Personal information
- Full name: Christian Venge Balboa
- Nationality: Spanish
- Born: 1 December 1972 (age 53) Barcelona, Spain

Sport
- Country: Spain
- Sport: Cycling

Medal record
Men's cycling
Representing Spain
Paralympic Games
| Bronze medal – third place | 2000 Sydney | Track Individual Pursuit Tandem Open |
| Silver medal – second place | 2004 Athens | Road Race / Time Trial Tandem B1-3 |
| Gold medal – first place | 2008 Beijing | Road Individual Time Trial B VI 1-3 |
| Silver medal – second place | 2008 Beijing | Track Individual Pursuit B VI 1-3 |
| Gold medal – first place | 2012 London | Track Individual Pursuit Tandem Open |
European Championships
| Bronze medal – third place | 2023 Rotterdam | Time trial B |

= Christian Venge =

Spanish cyclist

Christian Venge Balboa (born 1 December 1972 in Barcelona) is a cyclist from Spain.

== Personal ==
He has a vision impairment. In 2013, he was awarded the gold Real Orden al Mérito Deportivo.

== Cycling ==
Venge competed at the 2000 Summer Paralympics in cycling. He was the third cyclist to finish in the blind men's Tandem Individual Pursuit track race. He competed at the 2004 Summer Paralympics in cycling. He was the second cyclist to finish in the men's blind Combined Road race. He competed at the 2008 Summer Paralympics in cycling. He was the first cyclist to finish in the Tandem Time Trial Road race.

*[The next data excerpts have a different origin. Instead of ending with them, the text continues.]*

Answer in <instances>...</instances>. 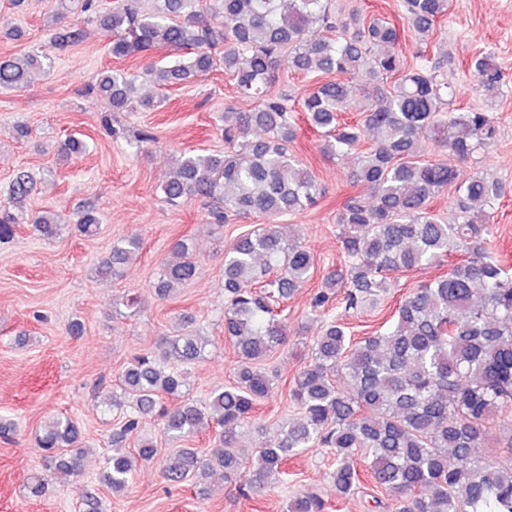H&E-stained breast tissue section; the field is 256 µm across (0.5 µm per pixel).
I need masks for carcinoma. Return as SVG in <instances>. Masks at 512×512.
Returning <instances> with one entry per match:
<instances>
[{
  "label": "carcinoma",
  "mask_w": 512,
  "mask_h": 512,
  "mask_svg": "<svg viewBox=\"0 0 512 512\" xmlns=\"http://www.w3.org/2000/svg\"><path fill=\"white\" fill-rule=\"evenodd\" d=\"M451 4L403 0L402 26L374 16L350 32L333 19L331 0H153L149 9L141 0H114L103 15L98 0H77V13L100 15L113 58L141 62L137 69L101 70L86 88L107 105L101 116L107 135L121 137L114 114L155 107L153 99L137 95L143 79L165 87L220 69L252 101L246 111L228 108L221 115L224 153L181 156L160 188L172 205L200 201L217 228L253 214L265 219L224 246V338L237 352L234 382L214 387L203 406L186 398L185 366L203 358L208 346L189 316L161 339L159 351L134 355L118 375L120 393H112L121 425L98 476L111 493L127 490L139 466L157 458L156 441L140 434L142 419L154 414L161 436L185 444L163 460L162 477L171 483L200 485L220 470L227 479L240 478L244 495L262 499L287 475L289 460L325 448L334 457L330 478L340 498L361 493L368 480L388 496L391 512H512V436L499 462L481 454L493 429L512 427V270L488 252L503 185L483 175L461 182L457 167L420 154V144H432L465 163L496 138L497 127L484 108L448 111L451 87L441 61L427 50H417L412 64L397 50L403 30L428 45ZM86 35L76 21L54 34L52 46L62 52ZM161 49L175 54L167 65L153 60ZM51 66L47 53L1 57L0 89L26 86L33 72ZM473 66L476 91L488 102L503 72L490 52ZM283 67L306 74L362 72L367 82L357 91L341 80L324 82L297 111L274 92ZM301 112L322 141L320 151L337 159L357 154L351 182L375 189L372 203L353 200L338 213L344 264L322 276L311 307L325 311L340 299L348 313L370 312L390 294L393 273L451 267L413 288L384 330L359 341L338 316L326 315L308 346L309 360L288 387L296 416L279 425L241 474L240 440L274 385L267 361L288 346L281 302L316 269L314 255L290 239L282 223L321 197L316 177L291 148ZM366 132L373 143L359 152ZM85 151L76 137L59 144L66 158ZM453 186L454 206L434 208V199ZM35 189L27 171L15 173L8 202L0 205V243L24 223L46 240L59 234L54 212L24 210ZM99 224L97 209L88 205L77 228L92 235ZM142 246L136 233L113 239L95 274L118 276ZM197 273L192 243L180 240L173 258L161 261L152 288L165 298ZM338 377L345 387H338ZM204 431L211 434L210 448L190 447ZM130 440L135 450H121ZM82 441L68 416L43 426L36 445L49 472L26 479L29 497H42L52 476L83 475ZM360 452L369 460L365 478L353 464ZM325 509L313 492L283 506V512Z\"/></svg>",
  "instance_id": "1"
}]
</instances>
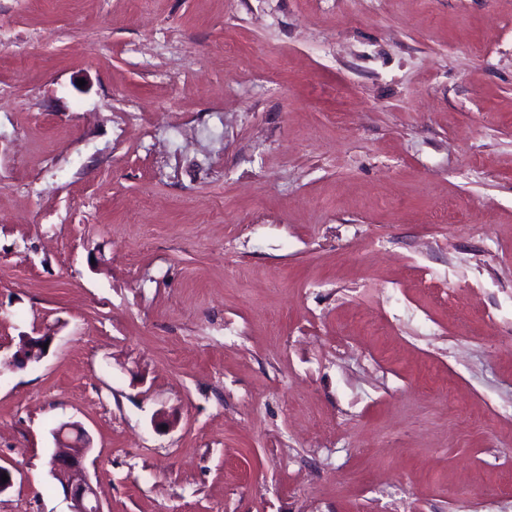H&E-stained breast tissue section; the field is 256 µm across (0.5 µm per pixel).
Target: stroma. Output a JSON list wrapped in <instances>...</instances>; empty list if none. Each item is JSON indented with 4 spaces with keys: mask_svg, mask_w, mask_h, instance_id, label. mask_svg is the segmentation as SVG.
<instances>
[{
    "mask_svg": "<svg viewBox=\"0 0 512 512\" xmlns=\"http://www.w3.org/2000/svg\"><path fill=\"white\" fill-rule=\"evenodd\" d=\"M0 512H512V0H0ZM170 425L158 428L157 413ZM53 437L59 449L47 461L49 474L60 483L72 512H104L98 489L85 470L86 448H92L88 431L79 422H65L53 431Z\"/></svg>",
    "mask_w": 512,
    "mask_h": 512,
    "instance_id": "obj_1",
    "label": "stroma"
}]
</instances>
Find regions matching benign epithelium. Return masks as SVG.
Segmentation results:
<instances>
[{"mask_svg":"<svg viewBox=\"0 0 512 512\" xmlns=\"http://www.w3.org/2000/svg\"><path fill=\"white\" fill-rule=\"evenodd\" d=\"M53 437L57 451L47 461L49 474L60 483L72 512H104L98 489L85 470L87 448L92 445L88 431L79 422H65Z\"/></svg>","mask_w":512,"mask_h":512,"instance_id":"1","label":"benign epithelium"}]
</instances>
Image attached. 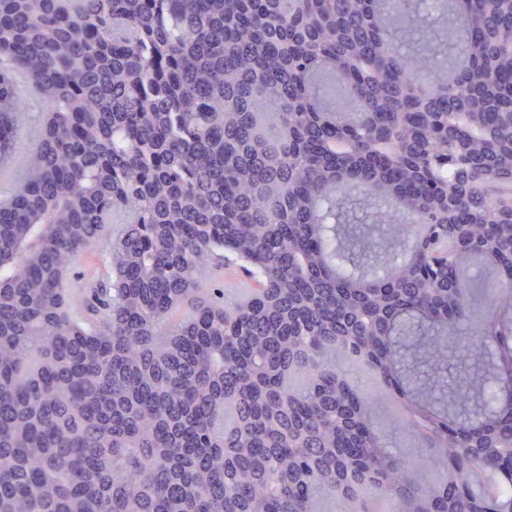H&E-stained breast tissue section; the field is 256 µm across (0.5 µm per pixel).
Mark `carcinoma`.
Listing matches in <instances>:
<instances>
[{
	"label": "carcinoma",
	"mask_w": 512,
	"mask_h": 512,
	"mask_svg": "<svg viewBox=\"0 0 512 512\" xmlns=\"http://www.w3.org/2000/svg\"><path fill=\"white\" fill-rule=\"evenodd\" d=\"M0 55V512H512V0H0ZM15 78L21 87L25 99L32 105L28 112L26 125L19 129L18 136L29 145L32 144V132L42 126L46 120V112H42L41 94L38 88L23 73H16ZM336 369L362 393L376 398L373 407L374 423L387 448L414 464L423 483H433L436 474L432 466V452L415 433L401 428L403 408L400 399L385 389L365 364L339 357L336 358ZM394 503L387 497L373 494L369 490L359 493L357 499H349L343 496L328 497L324 504L325 512H396Z\"/></svg>",
	"instance_id": "1"
}]
</instances>
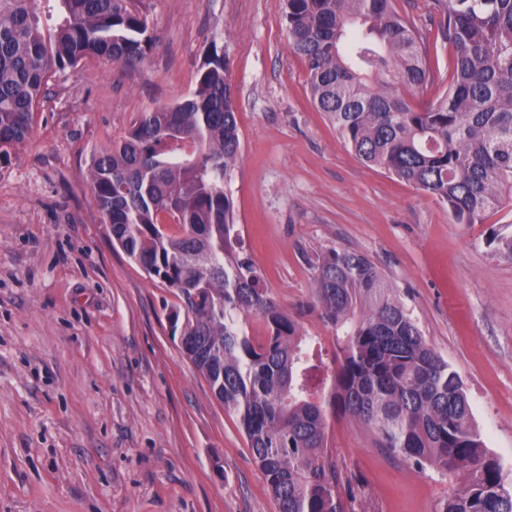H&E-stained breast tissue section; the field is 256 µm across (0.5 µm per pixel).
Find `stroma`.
<instances>
[{
  "label": "stroma",
  "instance_id": "1",
  "mask_svg": "<svg viewBox=\"0 0 512 512\" xmlns=\"http://www.w3.org/2000/svg\"><path fill=\"white\" fill-rule=\"evenodd\" d=\"M433 67L452 50L429 0H397ZM155 37L129 69L97 58L57 74L32 137L0 161V512H276L234 417L183 354L164 287L112 244L88 181L95 148L196 87L223 52L242 155L224 188L244 249L310 336L313 272L330 250L370 257L455 370L512 480V204L481 224L366 166L315 108L288 47L285 0H131ZM355 512H440L455 478L329 419Z\"/></svg>",
  "mask_w": 512,
  "mask_h": 512
}]
</instances>
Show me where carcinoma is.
I'll return each mask as SVG.
<instances>
[{
  "label": "carcinoma",
  "instance_id": "1",
  "mask_svg": "<svg viewBox=\"0 0 512 512\" xmlns=\"http://www.w3.org/2000/svg\"><path fill=\"white\" fill-rule=\"evenodd\" d=\"M0 0V158L29 138L49 79L96 57L132 67L150 43L129 0ZM453 50L434 82L413 20L395 0H286L288 46L308 66L318 111L365 164L481 224L512 201V0H431ZM241 155L224 56L205 58L191 95L140 114L94 150L90 183L112 241L175 291L183 353L234 416L277 512H353L352 482L328 448L327 413L417 469L464 480L442 512H512V485L473 421L460 376L427 344L368 256L331 250L313 265L314 308L336 331L334 369L233 246L224 178ZM257 321L263 334L252 333Z\"/></svg>",
  "mask_w": 512,
  "mask_h": 512
}]
</instances>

He was the second cyclists to finish in the Tandem Individual Pursuit track race. He competed at the 2012 Summer Paralympics in cycling. He was the first cyclist to finish in the Road Trial race. His pilot for the 2012 Games was David Llaurado. All told, he has earned five Paralympic medals. He also represented the Spain at the 2020 Summer Paralympics held in Tokyo, Japan.

In 2009, while riding with David Llaurado as his pilot, he won a gold medal at the IPC Road Cycling World Championships.

From the Catalan region of Spain, he was a recipient of a 2012 Plan ADO scholarship.